Boyens nennt die Gründe: „Die Ukraine ist einer der größten Weizenexporteure. Aber da niemand weiß, ob eine Ernte möglich sein wird, gibt es viele Spekulationen am Markt. Zudem ist die Logistikkette eingebrochen, weil Häfen vermint und bombardiert werden.“ All das führe zu starken Preissteigerungen bei Mais und Weizen, die Grundstoffe für Futtermittel sind. Im Futter für Rinder und Schweine seien zudem verschiedene Öle verarbeitet, besonders Sonnenblumen- und Rapsöl.
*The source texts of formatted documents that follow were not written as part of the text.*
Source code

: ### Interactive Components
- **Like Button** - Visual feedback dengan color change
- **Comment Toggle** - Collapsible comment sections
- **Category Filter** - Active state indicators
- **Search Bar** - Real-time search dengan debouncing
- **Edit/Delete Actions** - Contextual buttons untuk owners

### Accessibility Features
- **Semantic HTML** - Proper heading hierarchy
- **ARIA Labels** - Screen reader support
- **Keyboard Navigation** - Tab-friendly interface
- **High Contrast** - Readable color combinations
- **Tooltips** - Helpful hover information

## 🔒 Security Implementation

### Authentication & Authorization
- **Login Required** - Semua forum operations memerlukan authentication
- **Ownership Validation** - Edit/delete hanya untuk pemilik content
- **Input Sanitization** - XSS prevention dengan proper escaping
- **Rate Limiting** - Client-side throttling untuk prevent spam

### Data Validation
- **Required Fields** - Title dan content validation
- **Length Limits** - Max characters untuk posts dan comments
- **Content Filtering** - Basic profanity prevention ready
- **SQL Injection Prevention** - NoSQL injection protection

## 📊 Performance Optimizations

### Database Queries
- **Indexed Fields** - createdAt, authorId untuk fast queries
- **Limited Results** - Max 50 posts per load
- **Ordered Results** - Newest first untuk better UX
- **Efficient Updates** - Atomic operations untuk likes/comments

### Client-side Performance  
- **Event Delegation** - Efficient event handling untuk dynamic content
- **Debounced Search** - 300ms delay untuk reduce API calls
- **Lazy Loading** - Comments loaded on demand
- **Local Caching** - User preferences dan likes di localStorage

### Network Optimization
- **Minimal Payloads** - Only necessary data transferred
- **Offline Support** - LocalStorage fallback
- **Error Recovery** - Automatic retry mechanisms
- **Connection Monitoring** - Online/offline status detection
Speziell bei Sonnenblumenöl ist die Ukraine einer der Hauptexporteure.“ Die Knappheit, die auch im Einzelhandel spürbar ist, merken auch die Viehbetriebe. Ein weiteres Problem komme hinzu, so Boyens: „Russland und Weißrussland zählen zu den größten Produzenten für Düngemittel.“ Der Krieg führe auch in diesem Bereich zu Kostensteigerungen, die dann wieder auf die Preise für Tierfutter durchschlagen.
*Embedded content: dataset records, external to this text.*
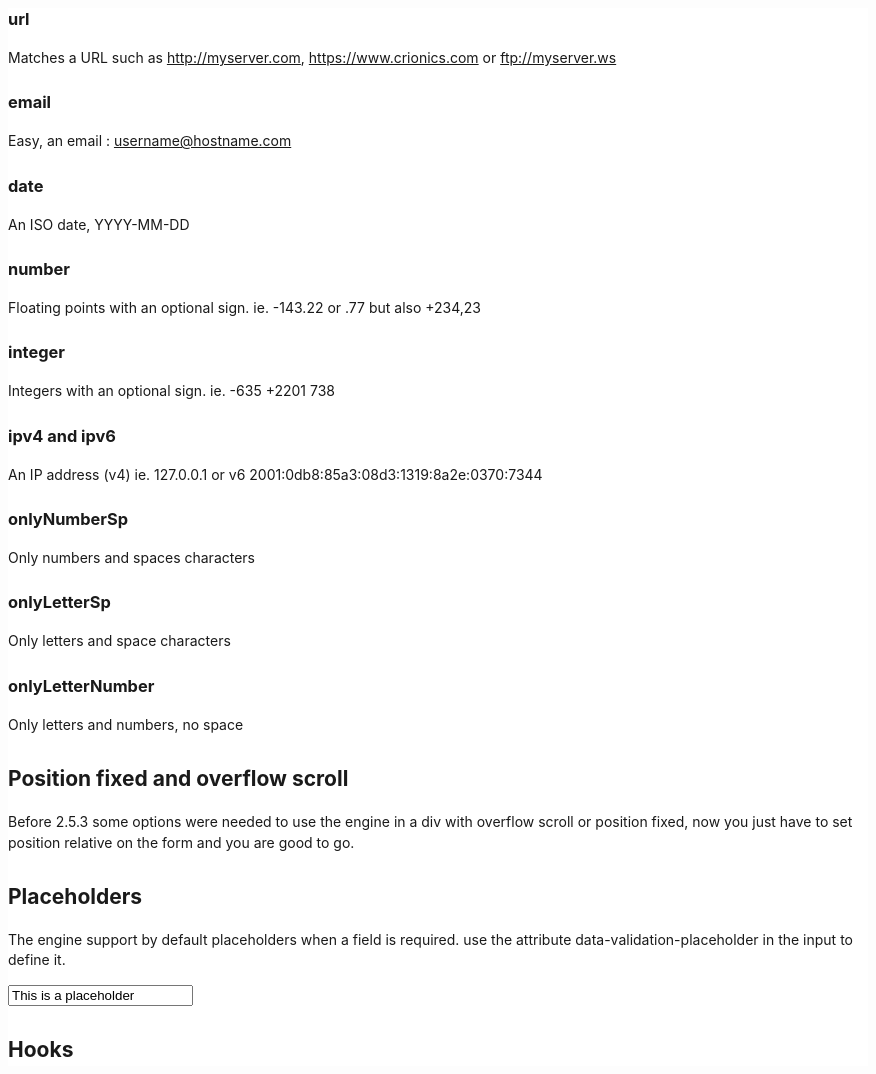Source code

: ### url

Matches a URL such as http://myserver.com, https://www.crionics.com or ftp://myserver.ws

### email

Easy, an email : username@hostname.com

### date

An ISO date, YYYY-MM-DD

### number

Floating points with an optional sign. ie. -143.22 or .77 but also +234,23

### integer

Integers with an optional sign. ie. -635 +2201 738

### ipv4 and ipv6

An IP address (v4) ie. 127.0.0.1 or v6 2001:0db8:85a3:08d3:1319:8a2e:0370:7344

### onlyNumberSp

Only numbers and spaces characters

### onlyLetterSp

Only letters and space characters

### onlyLetterNumber

Only letters and numbers, no space


Position fixed and overflow scroll
---
Before 2.5.3 some options were needed to use the engine in a div with overflow scroll or position fixed, now you just
have to set position relative on the form and you are good to go.


Placeholders
---
The engine support by default placeholders when a field is required. use the attribute data-validation-placeholder in
the input to define it.

   <input value="This is a placeholder" data-validation-placeholder="This is a placeholder" class="validate[required] text-input" type="text" name="reqplaceholder" id="reqplaceholder" />


Hooks
---
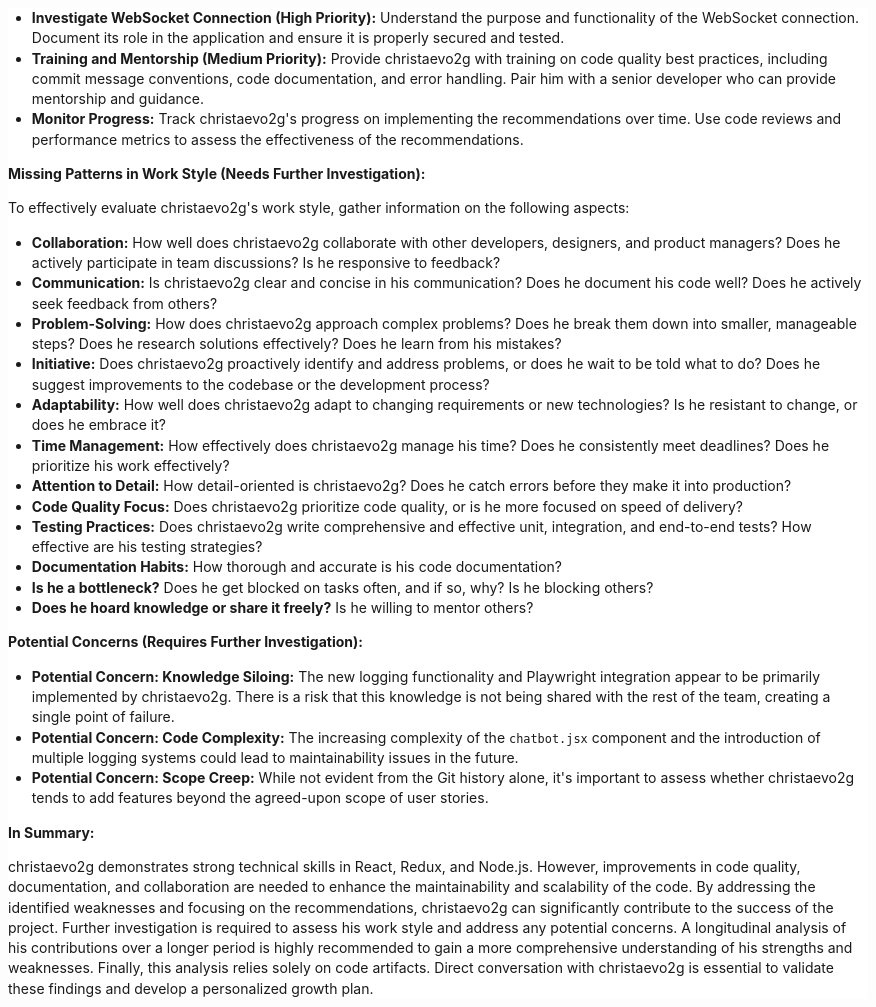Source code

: *   **Investigate WebSocket Connection (High Priority):** Understand the purpose and functionality of the WebSocket connection. Document its role in the application and ensure it is properly secured and tested.
*   **Training and Mentorship (Medium Priority):** Provide christaevo2g with training on code quality best practices, including commit message conventions, code documentation, and error handling. Pair him with a senior developer who can provide mentorship and guidance.
*   **Monitor Progress:** Track christaevo2g's progress on implementing the recommendations over time. Use code reviews and performance metrics to assess the effectiveness of the recommendations.

**Missing Patterns in Work Style (Needs Further Investigation):**

To effectively evaluate christaevo2g's work style, gather information on the following aspects:

*   **Collaboration:** How well does christaevo2g collaborate with other developers, designers, and product managers?  Does he actively participate in team discussions? Is he responsive to feedback?
*   **Communication:** Is christaevo2g clear and concise in his communication? Does he document his code well? Does he actively seek feedback from others?
*   **Problem-Solving:** How does christaevo2g approach complex problems? Does he break them down into smaller, manageable steps? Does he research solutions effectively? Does he learn from his mistakes?
*   **Initiative:** Does christaevo2g proactively identify and address problems, or does he wait to be told what to do? Does he suggest improvements to the codebase or the development process?
*   **Adaptability:** How well does christaevo2g adapt to changing requirements or new technologies? Is he resistant to change, or does he embrace it?
*   **Time Management:** How effectively does christaevo2g manage his time? Does he consistently meet deadlines? Does he prioritize his work effectively?
*   **Attention to Detail:** How detail-oriented is christaevo2g? Does he catch errors before they make it into production?
*   **Code Quality Focus:** Does christaevo2g prioritize code quality, or is he more focused on speed of delivery?
*   **Testing Practices:** Does christaevo2g write comprehensive and effective unit, integration, and end-to-end tests?  How effective are his testing strategies?
*   **Documentation Habits:** How thorough and accurate is his code documentation?
*   **Is he a bottleneck?** Does he get blocked on tasks often, and if so, why? Is he blocking others?
*   **Does he hoard knowledge or share it freely?** Is he willing to mentor others?

**Potential Concerns (Requires Further Investigation):**

*   **Potential Concern: Knowledge Siloing:** The new logging functionality and Playwright integration appear to be primarily implemented by christaevo2g. There is a risk that this knowledge is not being shared with the rest of the team, creating a single point of failure.
*   **Potential Concern: Code Complexity:** The increasing complexity of the `chatbot.jsx` component and the introduction of multiple logging systems could lead to maintainability issues in the future.
*   **Potential Concern: Scope Creep:** While not evident from the Git history alone, it's important to assess whether christaevo2g tends to add features beyond the agreed-upon scope of user stories.

**In Summary:**

christaevo2g demonstrates strong technical skills in React, Redux, and Node.js. However, improvements in code quality, documentation, and collaboration are needed to enhance the maintainability and scalability of the code. By addressing the identified weaknesses and focusing on the recommendations, christaevo2g can significantly contribute to the success of the project. Further investigation is required to assess his work style and address any potential concerns. A longitudinal analysis of his contributions over a longer period is highly recommended to gain a more comprehensive understanding of his strengths and weaknesses.  Finally, this analysis relies solely on code artifacts.  Direct conversation with christaevo2g is essential to validate these findings and develop a personalized growth plan.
Landwirtschaft: Preise für Futtermittel und Dieselkraftstoff steigen
Jens-Walter Bohnenkamp hat 80 Zuchtschweine auf seinem Hof, pro Jahr werden 2500 Tiere an Schlachtbetriebe verkauft. Das Futter für die Schweine kauft er in einem Futtermischwerk im Hamburger Hafen ein. Wie sich die Preissteigerungen im Detail zeigen, veranschaulicht er mit einem Beispiel. Dem Reporter zeigt er eine Preisliste für Schweinefutter aus dem April 2021. Für eine Tonne einer bestimmten Mischung hat er damals 235 Euro bezahlt – laut einer Preisliste aus dem März 2022 werden für eine Tonne des selben Produkts nun 412 Euro fällig.
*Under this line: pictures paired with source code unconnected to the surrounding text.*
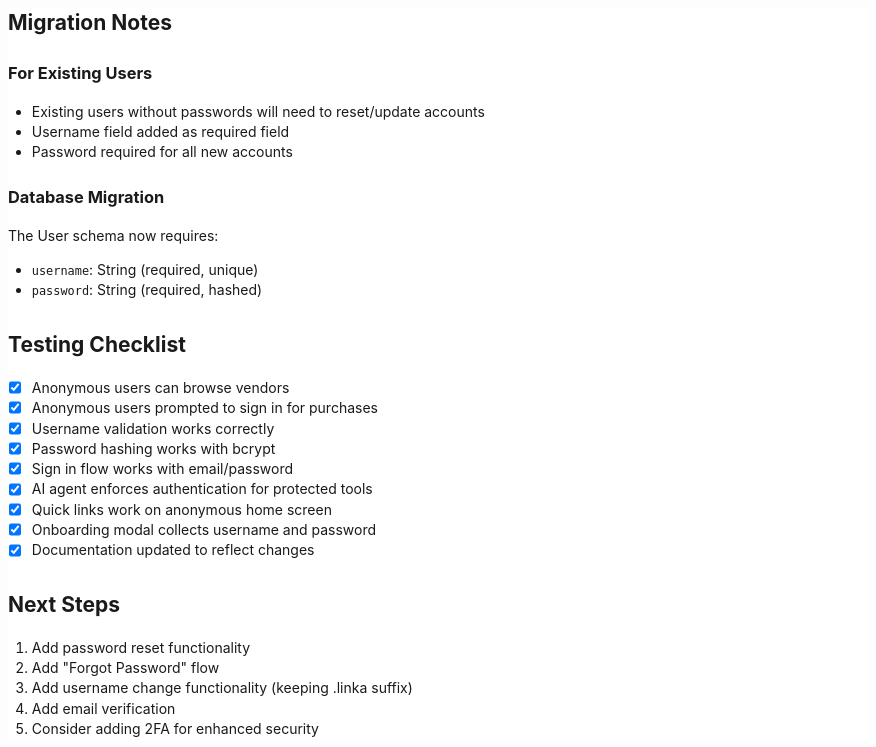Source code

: ## Migration Notes

### For Existing Users

- Existing users without passwords will need to reset/update accounts
- Username field added as required field
- Password required for all new accounts

### Database Migration

The User schema now requires:
- `username`: String (required, unique)
- `password`: String (required, hashed)

## Testing Checklist

- [x] Anonymous users can browse vendors
- [x] Anonymous users prompted to sign in for purchases
- [x] Username validation works correctly
- [x] Password hashing works with bcrypt
- [x] Sign in flow works with email/password
- [x] AI agent enforces authentication for protected tools
- [x] Quick links work on anonymous home screen
- [x] Onboarding modal collects username and password
- [x] Documentation updated to reflect changes

## Next Steps

1. Add password reset functionality
2. Add "Forgot Password" flow
3. Add username change functionality (keeping .linka suffix)
4. Add email verification
5. Consider adding 2FA for enhanced security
Das Problem: „Die Preise für Schweinefleisch steigen nicht im selben Maß. Deshalb mache ich im Moment mit jedem verkauften Tier ein Minus.“ Die Preissteigerungen beim für Landwirte so wichtigen Dieselkraftstoff machen die Lage noch schlimmer: „Vor einem Jahr habe ich 1,25 Euro pro Liter bezahlt. Im Moment sind es 1,90 Euro.“ Sein Betrieb lebe derzeit weitgehend von Rücklagen aus besseren Jahren.
Landwirtschaft: Kraftfutter ist besonders teuer geworden
Die Preissteigerungen machen auch Stefan Wendtland im 35 Kilometer entfernten Horst, einer kleinen Gemeinde bei Elmshorn, zu schaffen. Wendtland ist Milchviehhalter, 120 Kühe leben auf seinem Hof, der 120 Hektar Fläche hat. „Eine Kuh bekommt bei mir am Tag 30 Kilo Grassilage, 15 Kilo Maissilage und sieben Kilo Kraftfutter“, sagt der 40 Jahre alte Landwirt.
Besonders groß seien die Preissprünge beim Kraftfutter: „Eine Tonne konventioneller Körnermais kostet im Moment 422 Euro. Letztes Jahr im Sommer habe ich eine Tonne für 242 Euro eingekauft.“ Wendtland stellt gerade auf Bio-Futter um – das genannte Futter wird dann in seinem Betrieb nicht mehr verwendet. Aber die Probleme werden dadurch nicht kleiner, im Gegenteil. Wendtland: „Das Biofutter ist noch einmal teurer. Und in dem Bereich ist die Verfügbarkeit ein noch größeres Problem als der Preis.“ Es könne sogar sein, dass er im Juni oder Juli gar kein Kraftfutter mehr für seine Tiere bekomme. Und dann?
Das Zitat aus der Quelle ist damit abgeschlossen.